Cependant, quelques années après, le conseil d’état était saisi d’un pourvoi formé dans des circonstances qui le forçaient à revenir sur l’avis de 1820. Un conseil de révision avait exempté un jeune homme du service militaire pour cause de bégaiement, infirmité reconnue et constatée contradictoirement en présence de jeunes gens de sa classe. Dix jours après, sur la réclamation du maire de la commune, il rapportait sa décision et déclarait le jeune homme bon pour le service. Le conseil d’état jugea, le 21 janvier 1829, qu’en rapportant sa décision, qui était définitive, le conseil de révision avait excédé ses pouvoirs. M. Macarel, en reproduisant cet arrêt du conseil dans son Recueil des arrêts, indique en note que ce point a été longuement débattu devant le conseil d’état; « il nous semble, ajoute-t-il, que la solution adoptée (et que la force des choses a produite) est protectrice des intérêts privés. »

Informations fournies

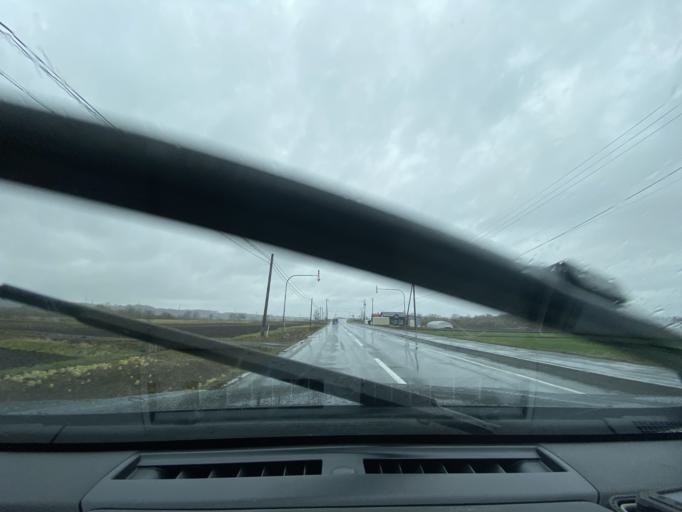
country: JP
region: Hokkaido
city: Fukagawa
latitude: 43.8090
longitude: 142.0189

La consigne
D'après l'extrait, à quelle date le conseil d'État a-t-il jugé que le conseil de révision avait excédé ses pouvoirs en rapportant sa décision ?

Résultat de l'exercice
Le conseil d'État a rendu ce jugement le 21 janvier 1829.